After more than a five-hour long search, an extreme sense of relief and excitement overcame Sgt. Cody Robinett after finding a missing child on the rooftop of her home in Guam.

Robinett, the senior movement noncommissioned officer assigned to the 3303rd Mobilization Support Battalion, 3rd Mobilization Support Group, 9th Mission Support Command, described the events of the evening.

“A message was sent out over a WhatsApp group chat,” said Robinett. “Her last known location was near my area, Yigo.”

In addition to his military skill set as a transportation management coordinator and civilian job as a supply technician for the 734th Air Mobility Squadron on Andersen Air Force Base, Robinett maintains his National Registry Emergency Medical Technician License. He is also a licensed amateur radio operator.

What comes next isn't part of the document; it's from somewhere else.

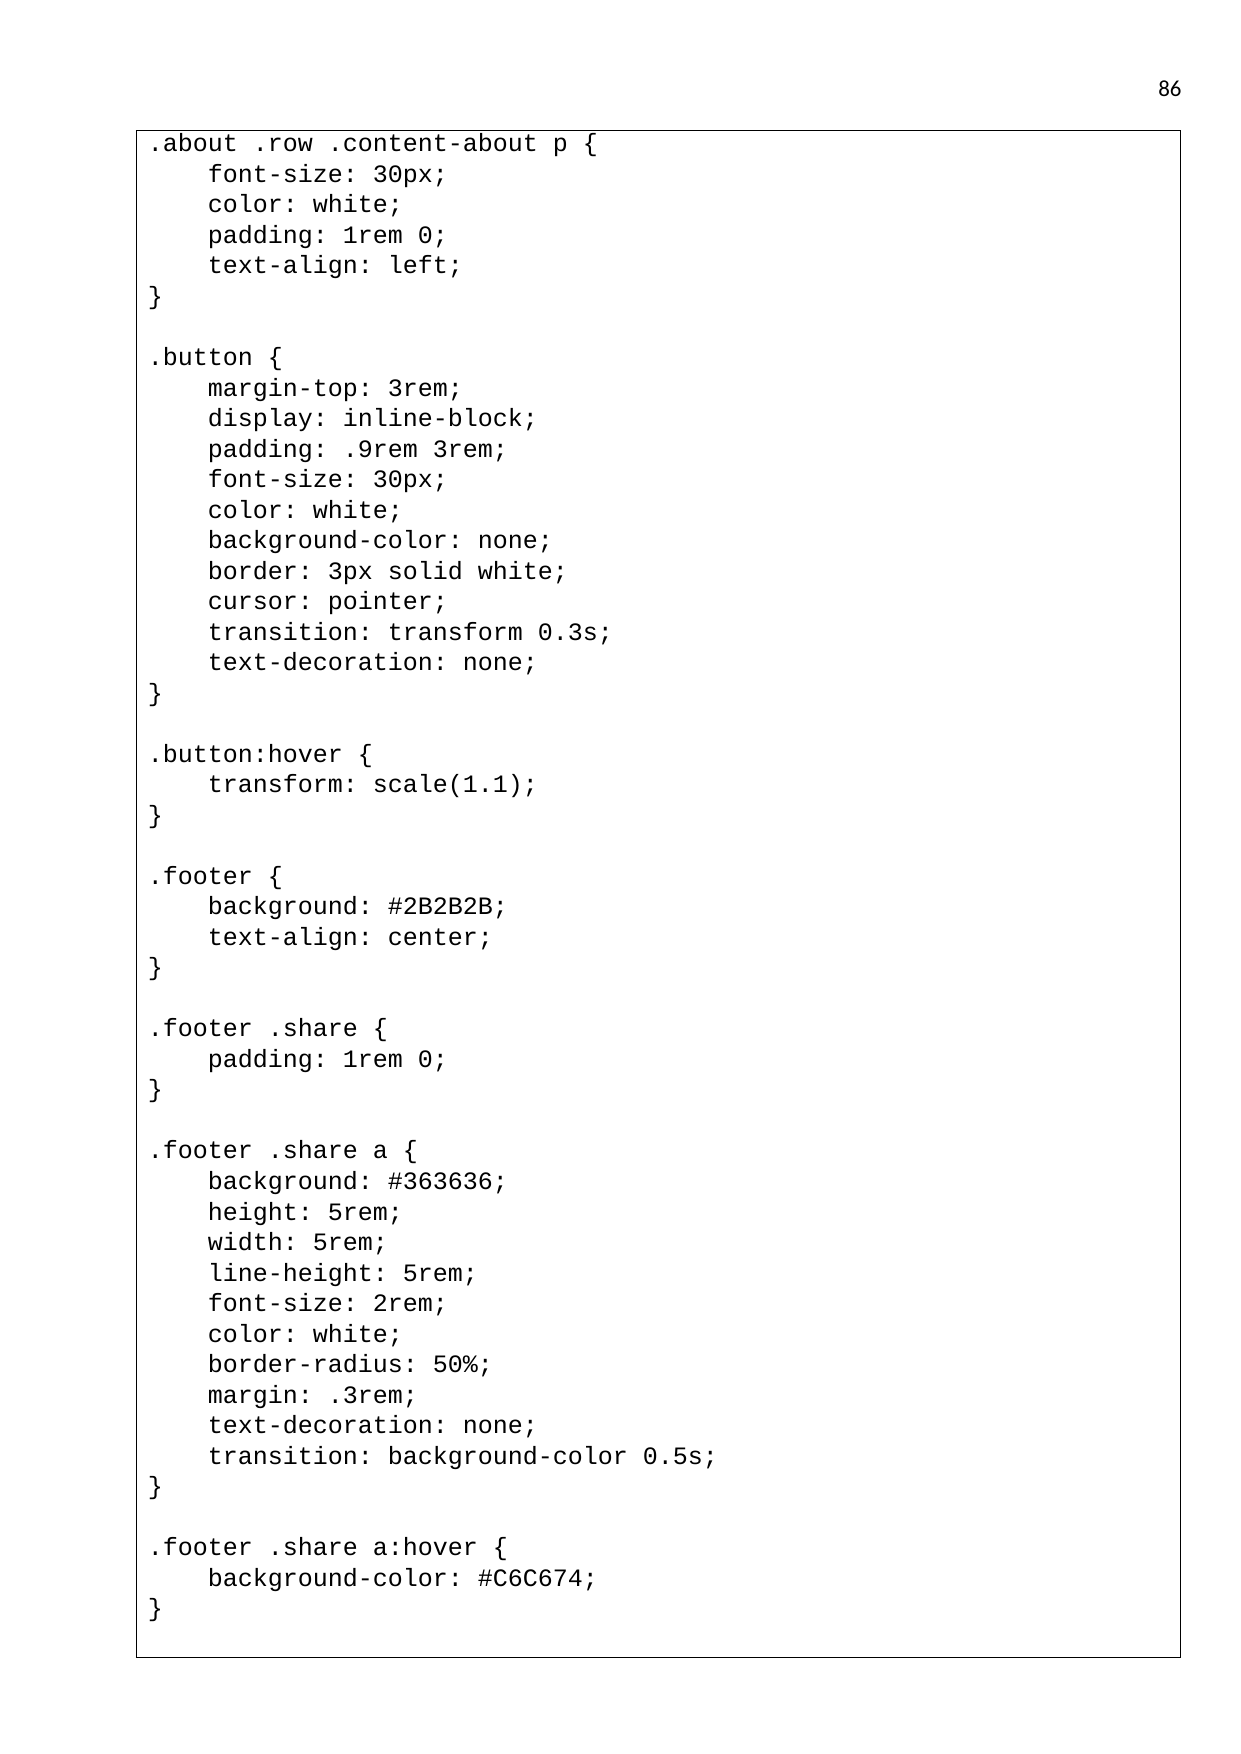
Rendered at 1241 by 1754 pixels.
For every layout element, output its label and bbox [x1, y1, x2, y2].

“I was able to use our club’s local repeater system to reach out to authorities for the girl’s last known location and directions to that location,” Robinett said. “A neighbor of mine and I took it upon ourselves to look for the girl after the message was sent out. We met with local authorities conducting the search on site and volunteered to help.”

Robinett was asked to re-scan the area around the child’s home that had previously been searched earlier that afternoon.

“We were near the back side of the house and just happened to shine a light on the roof at the same time she had poked her head up,” Robinett explained. “We were unclear if it was her; however, there was a kid on the roof, so we investigated and verified it was her.”

“I could tell she was scared when we found her,” he said. “She appeared to be in good health, and I was only able to conduct an initial assessment before we got her off the roof. She was turned over to the local fire department for a full evaluation.”

Maj. Howard B. Santiago Jr., Officer-In-Charge of the section in which Robinett is assigned, was not surprised of Robinett’s actions.

“Sgt. Robinett is responsible, dedicated, and loyal,” said Santiago. “Selfless service is not something that just stops when you take off the military uniform, and Sgt. Robinett is a true testament to that.”

The 9th MSC, headquartered in Honolulu, Hawaii, is the most ethnically diverse, geographically dispersed command in the U.S. Army Reserve, crossing seven time zones, two U.S. states, two U.S. territories, a commonwealth and two foreign countries. Soldiers of the command speak 29 languages.

What could have been a devastating evening turned into thanksgiving and gratitude.

“I’m thankful for Guam Fire and Police Departments for their efforts as well as the rest of the Yigo community,” said Robinett. “In a time of need, many came together and offered their support, and that is what makes this island so great.”